The full list of input arguments is shown below. The remaining arguments have defaults but can be used to change various simulation parameters.
$ python inference.py -h
usage: inference.py [-h] [-E EXP_ID] [-l LOG_DIR] [-e NUM_EPISODES]
[-d MAX_DIST] [-t TIME_STEP] [-f CONTROLLER_FREQUENCY]

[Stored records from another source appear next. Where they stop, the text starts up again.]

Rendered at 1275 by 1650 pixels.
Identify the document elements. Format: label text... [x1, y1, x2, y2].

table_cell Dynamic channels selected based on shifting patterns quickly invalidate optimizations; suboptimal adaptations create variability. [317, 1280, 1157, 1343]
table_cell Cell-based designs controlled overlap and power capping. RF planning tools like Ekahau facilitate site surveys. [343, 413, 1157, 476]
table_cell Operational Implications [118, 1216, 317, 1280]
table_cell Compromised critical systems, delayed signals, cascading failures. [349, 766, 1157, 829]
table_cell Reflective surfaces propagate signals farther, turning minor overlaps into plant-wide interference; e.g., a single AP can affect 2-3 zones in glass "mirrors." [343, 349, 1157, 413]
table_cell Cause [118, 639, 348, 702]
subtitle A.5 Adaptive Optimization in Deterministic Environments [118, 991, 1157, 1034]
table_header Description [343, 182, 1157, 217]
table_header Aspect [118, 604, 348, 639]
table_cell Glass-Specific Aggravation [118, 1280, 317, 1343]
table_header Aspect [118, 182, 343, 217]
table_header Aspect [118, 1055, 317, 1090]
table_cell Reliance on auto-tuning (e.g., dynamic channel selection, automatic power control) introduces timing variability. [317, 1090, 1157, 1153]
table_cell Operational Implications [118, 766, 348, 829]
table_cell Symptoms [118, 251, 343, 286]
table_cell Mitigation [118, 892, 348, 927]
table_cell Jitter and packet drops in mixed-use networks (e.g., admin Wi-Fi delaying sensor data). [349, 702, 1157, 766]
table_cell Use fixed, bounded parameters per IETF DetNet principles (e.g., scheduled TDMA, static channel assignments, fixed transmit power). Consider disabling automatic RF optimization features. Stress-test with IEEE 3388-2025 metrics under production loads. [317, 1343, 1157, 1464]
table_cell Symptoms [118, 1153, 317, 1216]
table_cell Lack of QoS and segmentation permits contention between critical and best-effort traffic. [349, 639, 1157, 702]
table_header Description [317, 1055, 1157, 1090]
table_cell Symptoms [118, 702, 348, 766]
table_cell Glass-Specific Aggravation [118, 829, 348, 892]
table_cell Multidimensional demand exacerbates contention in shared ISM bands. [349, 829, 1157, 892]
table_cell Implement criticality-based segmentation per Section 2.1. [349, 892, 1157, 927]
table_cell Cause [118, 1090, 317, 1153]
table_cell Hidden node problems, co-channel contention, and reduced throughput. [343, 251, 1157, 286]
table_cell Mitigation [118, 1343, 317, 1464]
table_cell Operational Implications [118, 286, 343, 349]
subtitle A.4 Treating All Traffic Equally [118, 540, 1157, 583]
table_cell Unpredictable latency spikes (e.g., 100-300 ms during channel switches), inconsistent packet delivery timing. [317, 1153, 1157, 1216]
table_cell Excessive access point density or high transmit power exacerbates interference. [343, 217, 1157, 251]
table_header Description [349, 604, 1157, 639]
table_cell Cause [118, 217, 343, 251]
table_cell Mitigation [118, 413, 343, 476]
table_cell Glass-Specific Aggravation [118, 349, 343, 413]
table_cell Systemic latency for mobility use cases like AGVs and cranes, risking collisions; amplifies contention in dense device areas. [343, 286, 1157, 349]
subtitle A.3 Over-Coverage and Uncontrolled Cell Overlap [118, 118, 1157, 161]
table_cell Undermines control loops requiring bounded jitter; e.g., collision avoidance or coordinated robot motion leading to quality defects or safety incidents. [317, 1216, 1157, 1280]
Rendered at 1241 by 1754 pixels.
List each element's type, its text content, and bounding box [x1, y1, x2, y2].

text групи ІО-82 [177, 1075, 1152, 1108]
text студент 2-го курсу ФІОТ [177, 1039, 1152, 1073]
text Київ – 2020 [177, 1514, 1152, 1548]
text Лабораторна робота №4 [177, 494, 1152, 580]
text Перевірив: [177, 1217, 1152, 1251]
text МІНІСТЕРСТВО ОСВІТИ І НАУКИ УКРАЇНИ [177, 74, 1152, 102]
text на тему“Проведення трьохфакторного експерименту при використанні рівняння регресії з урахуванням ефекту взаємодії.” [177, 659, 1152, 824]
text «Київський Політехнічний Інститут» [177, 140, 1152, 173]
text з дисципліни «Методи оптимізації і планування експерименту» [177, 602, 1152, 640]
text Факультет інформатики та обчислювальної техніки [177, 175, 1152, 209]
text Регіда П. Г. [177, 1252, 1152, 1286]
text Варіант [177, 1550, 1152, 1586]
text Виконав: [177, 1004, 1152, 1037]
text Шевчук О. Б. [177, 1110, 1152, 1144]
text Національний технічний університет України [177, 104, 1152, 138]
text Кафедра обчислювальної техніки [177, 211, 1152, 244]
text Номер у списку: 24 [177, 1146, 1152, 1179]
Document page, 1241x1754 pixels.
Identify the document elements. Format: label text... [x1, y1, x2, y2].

[-s SPEED_LIMIT] [-N HORIZON_LENGTH] [-T SIMULATION_TIME]
[--display_simulation]
Simulate truck driving scenarios using trained DQN agent for lane change
decisions
options:
-h, --help show this help message and exit
-E EXP_ID, --exp_id EXP_ID
ID of the experiment who's model we want to use
-l LOG_DIR, --log_dir LOG_DIR
Directory in which logs are stored. Default
../out/runs
-e NUM_EPISODES, --num_episodes NUM_EPISODES
Number of episodes to run simulation for. Default 100
-d MAX_DIST, --max_dist MAX_DIST
Goal distance for vehicle to travel. Simulation
terminates if this is reached. Default 10000m
-t TIME_STEP, --time_step TIME_STEP
Simulation time step. Default 0.2s
-f CONTROLLER_FREQUENCY, --controller_frequency CONTROLLER_FREQUENCY
Controller update frequency. Updates at each f
timesteps. Default 5
-s SPEED_LIMIT, --speed_limit SPEED_LIMIT
Highway speed limit (km/h). Default 60
-N HORIZON_LENGTH, --horizon_length HORIZON_LENGTH
MPC horizon length. Default 12
-T SIMULATION_TIME, --simulation_time SIMULATION_TIME
Maximum total simulation time (s). Default 100
--display_simulation If provided, the simulation will be plotted and shown
at each time step
Since we used a code template from our supervisor to build upon, it is important to note who made the contributions (our group or our supervisor).
File | Who |
---|---|
graph.py | Project group |
rlagent.py | Project group |
controllers.py | Supervisor |
helpers.py | Supervisor |
inference.py | Project group |
main.py | Project group & Supervisor |
scenarios.py | Supervisor |
traffic.py | Supervisor |
vehicleModelGarage.py | Supervisor |
In main.py, our supervisor made everything that has to do with the raw simulation and the controller. On top of that, we added everything to do with the RL Agent, the argument parsing (thus the models, hyperparameters and configurations), and TensorBoard.